Tech
|
30th October 2025, 4:16 PM

▶
Pixa AI has introduced Luna AI, a novel speech-to-speech foundational model designed to revolutionize human-AI interactions. This model bypasses the conventional speech-to-text and text-to-speech conversion steps, processing audio directly to generate speech output. This direct audio processing significantly reduces latency, allowing for more responsive and natural conversations, complete with nuances like singing, whispering, and emotional inflection.
Pixa AI's founder, Sparsh Agrawal, emphasizes that Luna AI is built with an 'emotional first' approach, aiming to make AI conversations feel more human rather than robotic. Internal evaluations indicate Luna AI surpasses leading real-time systems. In Automatic Speech Recognition (ASR), it achieved a 5.24% error rate, outperforming Deepgram Nova (8.38%) and ElevenLabs Scribe (5.81%). For Text-to-Speech Word Error Rate (TTS WER), Luna AI recorded 1.3%, better than Sesame (2.9%) and GPT-4o TTS (3.2%). Its Mean Opinion Score (MOS) for naturalness was 4.62, topping GPT-real-time's 4.15.
The company is actively pursuing B2B applications through a licensing-led business model, targeting sectors such as entertainment (collaborating with European companies), automotive (for in-car infotainment systems), and AI toys (with a US-based company). Other potential applications include mental health counseling, elderly companionship, and children's education. A pilot with a large company for customer call automation showed increased customer engagement and conversion rates.

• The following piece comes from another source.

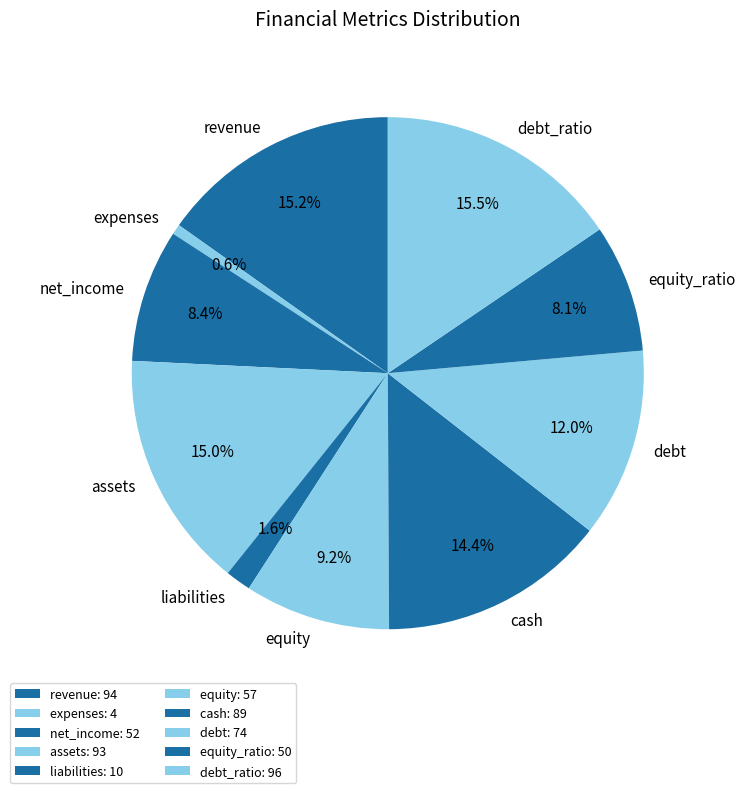

How many segments does this pie chart have?

10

Initially supporting English, Luna AI plans to roll out multilingual capabilities for 12 major Indian languages and additional global languages within three months. The startup, backed by investors including Nikhil Kamath, Kunal Shah, and Kunal Kapoor, is also planning team expansion and engaging with the IndiaAI Mission for GPU access.

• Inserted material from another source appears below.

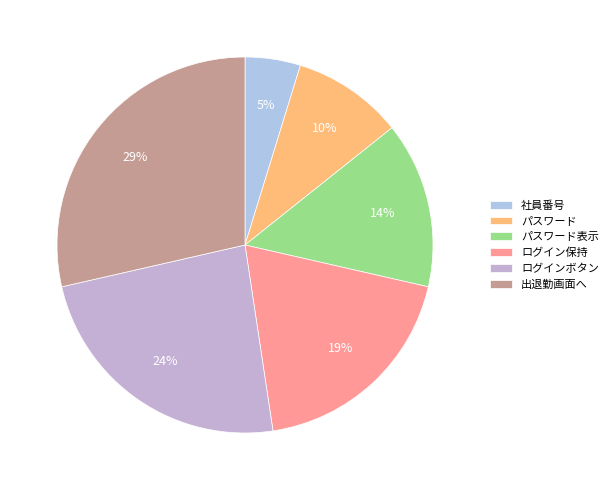

Does any single category account for the majority?

No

Impact: This advancement in AI technology could significantly boost the Artificial Intelligence and Technology sectors. It opens new avenues for conversational AI applications, potentially leading to increased investment in AI startups and companies, and enhancing user experiences across various industries. The development of advanced AI models like Luna AI is crucial for India's ambition in the global AI landscape. Rating: 7/10
Heading Speech-to-Speech: A technology where an AI model takes spoken audio as input and generates spoken audio as output directly, without converting to text in between. Foundational Model: A large AI model trained on a vast amount of data that can be adapted for a wide range of downstream tasks. Latency: The delay between an action or input and the system's response. Emotional Intelligence: The ability of an AI to understand, interpret, and respond to human emotions. Automatic Speech Recognition (ASR): The technology that converts spoken language into written text. Text-to-Speech Word Error Rate (TTS WER): A metric measuring the accuracy of converting written text into spoken audio. Mean Opinion Score (MOS): A subjective measure used to evaluate the quality of speech or audio, often on a scale of 1 to 5, with higher scores indicating better quality. Licensing-led business model: A strategy where a company grants permission to others to use its intellectual property (like technology or software) for a fee. Proof of concept (POC): A small-scale test or demonstration to prove that a concept or idea is feasible. IndiaAI Mission: A government initiative in India aimed at promoting the development and adoption of Artificial Intelligence. GPU: Graphics Processing Unit, a specialized electronic circuit designed to rapidly manipulate and alter memory to accelerate the creation of images.